= Work to be completed =
Give back every record below word for word, with the pictures omitted.

--- Given data Enclosed Below ---

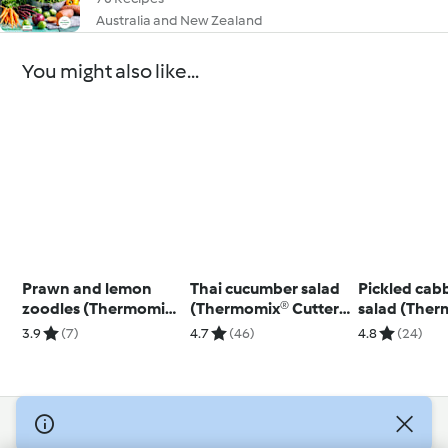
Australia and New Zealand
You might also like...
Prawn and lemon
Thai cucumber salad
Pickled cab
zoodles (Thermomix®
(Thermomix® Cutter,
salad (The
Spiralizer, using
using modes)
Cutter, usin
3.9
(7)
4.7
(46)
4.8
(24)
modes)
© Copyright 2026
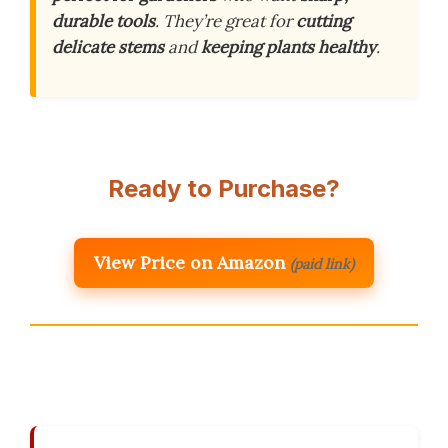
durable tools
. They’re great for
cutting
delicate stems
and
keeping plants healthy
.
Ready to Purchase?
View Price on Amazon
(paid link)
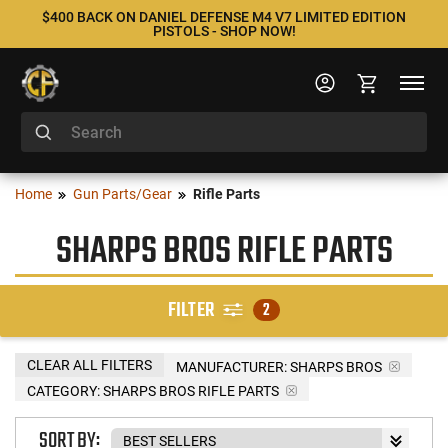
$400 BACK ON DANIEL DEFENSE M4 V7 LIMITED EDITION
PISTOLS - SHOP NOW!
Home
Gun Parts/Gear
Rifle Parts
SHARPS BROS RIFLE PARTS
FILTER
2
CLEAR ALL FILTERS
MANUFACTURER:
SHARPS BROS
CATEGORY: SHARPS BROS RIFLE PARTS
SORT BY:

--- End of Enclosed Given data ---

= Written answer =
Australia and New Zealand
You might also like...
Prawn and lemon
Thai cucumber salad
Pickled cab
zoodles (Thermomix®
(Thermomix® Cutter,
salad (The
Spiralizer, using
using modes)
Cutter, usin
3.9
(7)
4.7
(46)
4.8
(24)
modes)
© Copyright 2026
durable tools
. They’re great for
cutting
delicate stems
and
keeping plants healthy
.
Ready to Purchase?
View Price on Amazon
(paid link)
$400 BACK ON DANIEL DEFENSE M4 V7 LIMITED EDITION
PISTOLS - SHOP NOW!
Home
Gun Parts/Gear
Rifle Parts
SHARPS BROS RIFLE PARTS
FILTER
2
CLEAR ALL FILTERS
MANUFACTURER:
SHARPS BROS
CATEGORY: SHARPS BROS RIFLE PARTS
SORT BY:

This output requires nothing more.